A wave of cryptocurrency trading coincided with a major disruption to bitcoin exchange and caused the slowdown on other platforms, reflecting the difficulties traditional brokers have had with the frenzy of stock market activity.
The digital currency exchange website Coinbase Global Inc. he said he was investigating on Friday an outage that prevented customers from trading in their web and mobile app. Another exchange, Bittrex Global GmbH, said an increase in traffic created technical problems on its platform.
Coinbase later said it was backing up the trade and was monitoring other issues. A Coinbase spokesman said a sharp rise in trade caused technical problems that disrupted trade. Bittrex declined to comment.
Bitcoin rallied 4.8% on Friday, with bitcoin worth $ 34,436. The most popular cryptocurrency has risen sharply over the past year, gaining converts from investors worried that central banks and governments, in their efforts to counteract the economic effects of the coronavirus, risk devaluing fiat currencies.
Robinhood Markets Inc., which is on fire to suspend popular stock trading, also halted activity on its cryptocurrency platform. Robinhood said it temporarily disabled instant deposits for buying cryptocurrency, according to extraordinary market conditions, according to its website.
A Robinhood spokeswoman said customers can still use funds Robinhood has already received from their bank accounts to buy cryptocurrencies.
Wall Street is in a frenzy over GameStop shares this week, after members of Reddit’s popular WallStreetBets forum cheered on video game retail betting.

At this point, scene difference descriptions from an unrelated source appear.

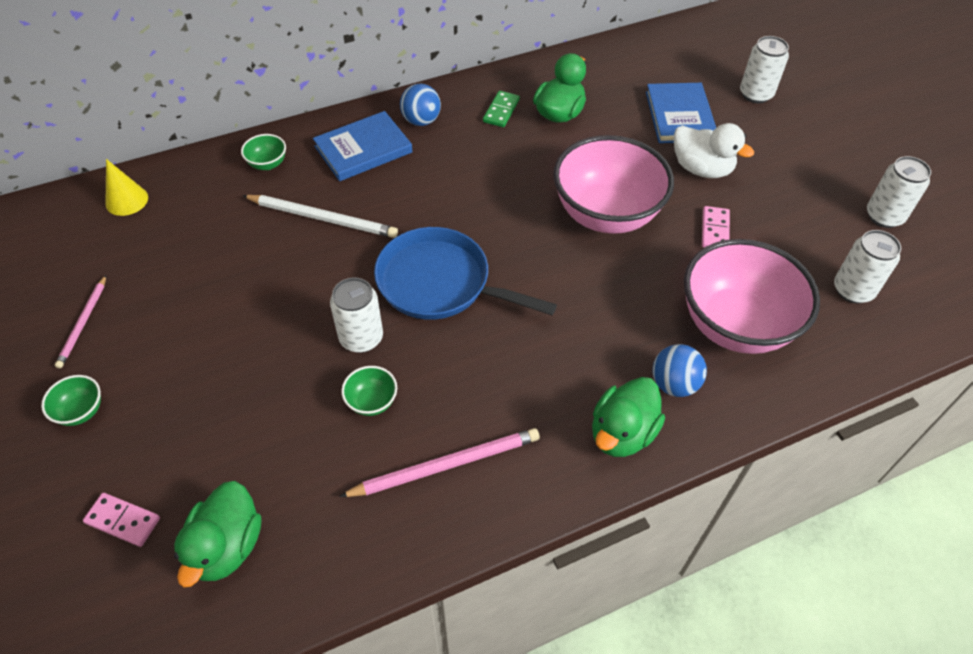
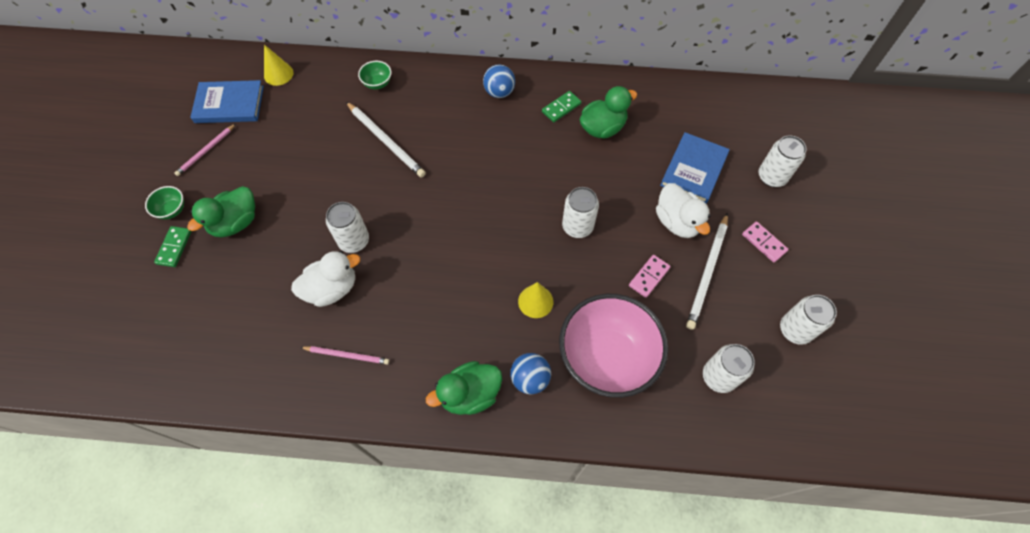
camera: 30 degrees right, 10 degrees up
(115, 454) = (174, 247): none -> green domino
(123, 520) = (154, 292): pink domino -> pink domino (764, 243)
(227, 546) = (196, 338): green duck -> green duck (235, 223)
(363, 149) = (445, 99): blue book -> blue book (229, 104)
(372, 402) = (332, 288): green bowl -> white duck
(440, 283) = (428, 225): blue pan -> none
(446, 465) = (347, 355): pink pencil -> pink pencil, size x0.62
(606, 214) = (577, 226): pink bowl -> white can
(619, 305) = (535, 301): none -> yellow cone
(766, 201) = (707, 272): none -> white pencil

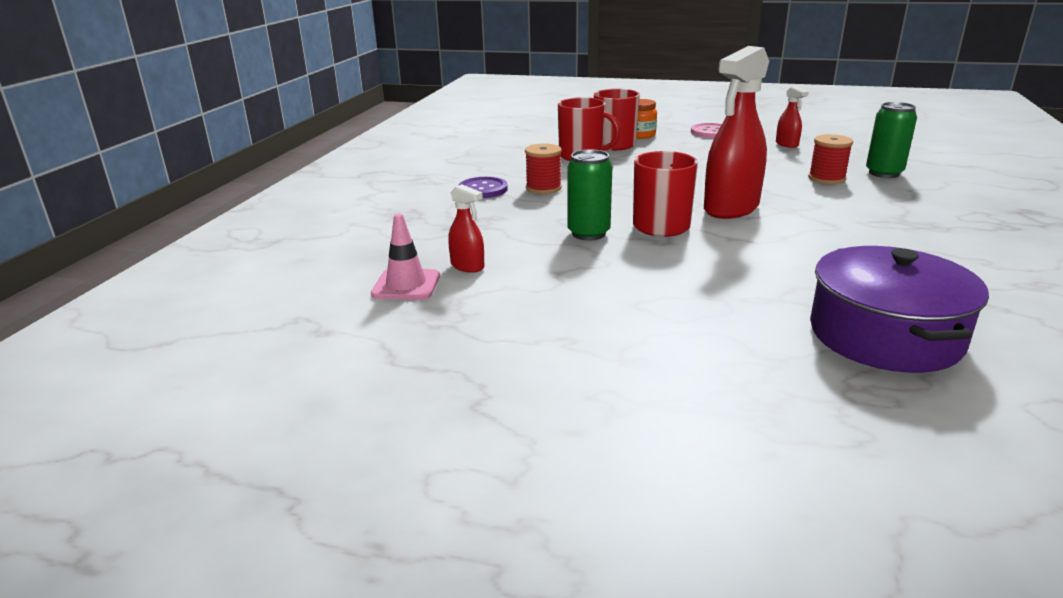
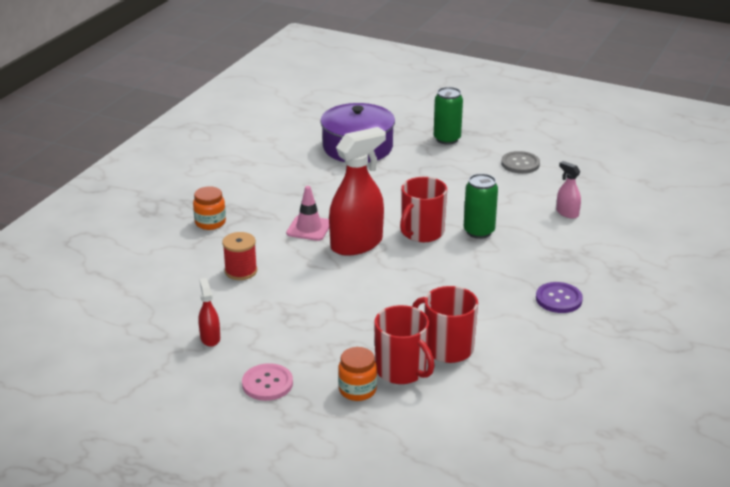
camera: 170 degrees left, 5 degrees up
(406, 285) = (604, 203): pink traffic cone -> pink traffic cone (309, 228)
(467, 266) = (567, 213): red spray bottle -> pink spray bottle
(543, 188) = (501, 293): red spool -> none
(552, 337) = (520, 164): none -> grey button
(884, 173) = (182, 271): green can -> green can (447, 139)
(933, 209) = (210, 223): none -> orange jar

WSJ explains how options trading drives action and what is at stake.
The Coinbase outage comes at a delicate time. The company said this week that it planned to go public through a direct exchange. Coinbase was launched in 2012 and is the largest cryptocurrency exchange in the United States. The San Francisco-based company has recently been valued at about $ 8 billion and has more users than Charles Schwab Corp.
platform.
Wall Street struggled to cope with the crescendo of activity in the financial markets this week. Several retail brokers dealt with falls and high-speed operators reported commercial problems.
For cryptocurrency exchanges, interruptions are nothing new. Platforms are usually slightly regulated, dominated by retail investors and prone to breakdowns as activity increases.
Cryptocurrency activity rose on Friday as popular online brokers restricted trading in highly quoted stocks, including GameStop Corp.
and AMC Entertainment Holdings Inc.
Thursday. They reacted to the large trading volumes spurred by investors who congregate on online platforms such as Reddit’s WallStreetBets forum.
Some digital currency advocates believe that investors who cannot trade their favorite stocks moved to cryptography.
“What happened this week with GameStop and other highly volatile impulse-traded stocks (those platforms that restrict trading) has led people to trade other assets,” said Meltem Demirors, strategy director at London CoinShares assets. “It avoids many of the problems we have seen in inherited financial markets and therefore we have seen retail investors change.”
One Friday that was actively traded with cryptocurrencies was Dogecoin, which was created in 2013 to mock the growing cryptocurrency industry. It was named after a popular meme on the Internet about a dog who could not spell.
According to CoinDesk, Dogecoin rose 250% at 11:30 am ET on Friday. At 4:45 p.m., it had slipped again to 125%.
Dogecoin features an image of the doge meme pet, a Shiba Inu dog that has been digitally modified to appear in everything from astronauts to Twinkies. Dogecoin has also become a popular topic on RedSit’s WallStreetBets and SatoshiStreetBets due to its cheap cost relative to bitcoin.
Awakening a sudden interest in the currency, Tesla CEO Elon Musk on Thursday published a fake magazine cover that said “DOGUE.” After its climb, a Dogecoin was worth $ 0.05 on Friday. According to CoinDesk, all Dogecoins in circulation are currently worth $ 7 billion.